Жрец с трудом проглотил комок, вставший у него в горле, и решительно пристукнул посохом, желая избавиться от морока, который только что растворился в свете солнечного дня.
— Да будет так! — твердо произнес он. — Клятва услышана Перуном!
Все мгновенно ожили и поскорее потянулись к выходу, стремясь оказаться под теплыми и живительными лучами солнца.
— Князь, не уделишь ли мне немного времени? — жрец Храма остановил Никиту, уже собиравшегося покинуть помещение вместе с Ерофеем.
Крепкий, кержацкой закалки мужчина если и удивился такому обращению к молодому барону, то не подал виду. Он лишь сжал плечо Никиты, и решительным широким шагом вышел наружу, где присоединился к возбужденно переговаривающимся родственникам.
— Можешь объяснить смысл сего представления? — жрец глядел на волхва не с укором, а с ожиданием. — Перун стоит на страже Яви, а Велес, чье тавро ты носишь на груди, хозяин темной Нави. Почему сегодня они оба проявили свою сущность? Я ни разу в жизни не сталкивался с подобным волеизъявлением Богов.
— Вы же знаете, отче, почему, — с серьезностью ответил Никита. — Я слуга света и тьмы, хожу по тонкой грани между порядком и хаосом, и мне очень трудно удержаться, чтобы не встать на ту или иную сторону. Перун договорился с Велесом, вот и вся символика этого представления. Но я, кстати, не приложил к нему свою руку. Боги сами решили.
— Почему же ты не за порядок всей своей душой?
— Не хочу нарушать принцип равновесия, — подбирая слова, медленно произнес волхв. — Порядок, основанный на законах, тоже ведь разный бывает. Иной порядок хуже хаоса. Убедился в этом совсем недавно.
— Как же ты будешь исполнять свое предназначение, будучи Князем Гиперборейским?

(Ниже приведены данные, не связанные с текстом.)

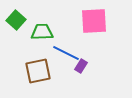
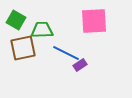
green square: rotated 12 degrees counterclockwise
green trapezoid: moved 2 px up
purple rectangle: moved 1 px left, 1 px up; rotated 24 degrees clockwise
brown square: moved 15 px left, 23 px up
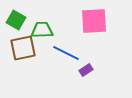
purple rectangle: moved 6 px right, 5 px down
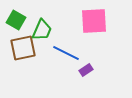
green trapezoid: rotated 115 degrees clockwise
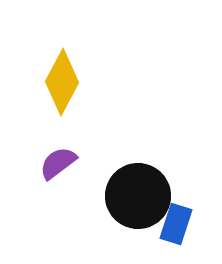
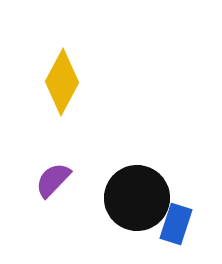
purple semicircle: moved 5 px left, 17 px down; rotated 9 degrees counterclockwise
black circle: moved 1 px left, 2 px down
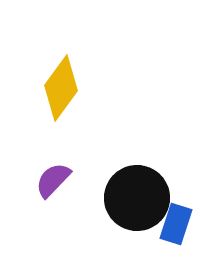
yellow diamond: moved 1 px left, 6 px down; rotated 8 degrees clockwise
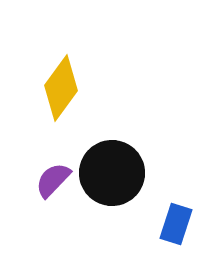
black circle: moved 25 px left, 25 px up
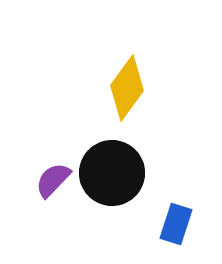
yellow diamond: moved 66 px right
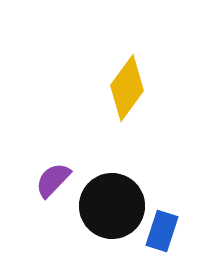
black circle: moved 33 px down
blue rectangle: moved 14 px left, 7 px down
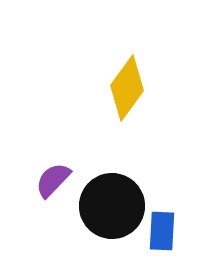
blue rectangle: rotated 15 degrees counterclockwise
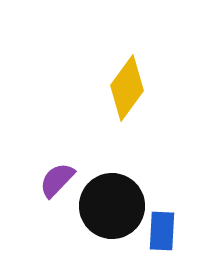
purple semicircle: moved 4 px right
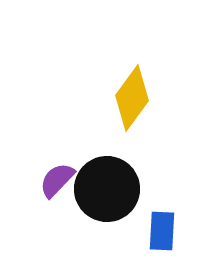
yellow diamond: moved 5 px right, 10 px down
black circle: moved 5 px left, 17 px up
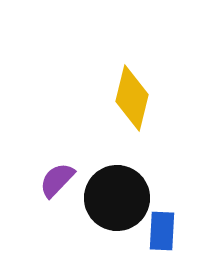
yellow diamond: rotated 22 degrees counterclockwise
black circle: moved 10 px right, 9 px down
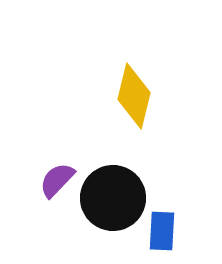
yellow diamond: moved 2 px right, 2 px up
black circle: moved 4 px left
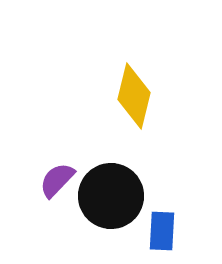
black circle: moved 2 px left, 2 px up
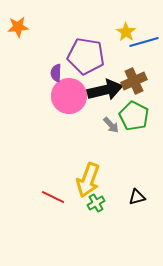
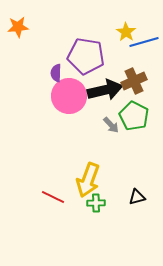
green cross: rotated 30 degrees clockwise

— Как и другие до меня, — пожал плечами Никита. — Я, к сожалению, а может — и к счастью, не страдаю излишним человеколюбием. Мне нужно быть отстраненным, чтобы принимать правильные решения. Только однажды у меня возникло чувство боли и сострадания за людей, погибших за чужие амбиции.
— Я знаю, о ком ты говоришь, — кончик посоха звонко стукнулся о каменный пол. — Храмовые жрецы очень хорошо осведомлены обо всем, что происходит на разных пластах мироздания. Впрочем, в Мезени тебе объяснили суть нашего служения. Не печаль сердце, Князь, а наполни его надеждой на новую встречу.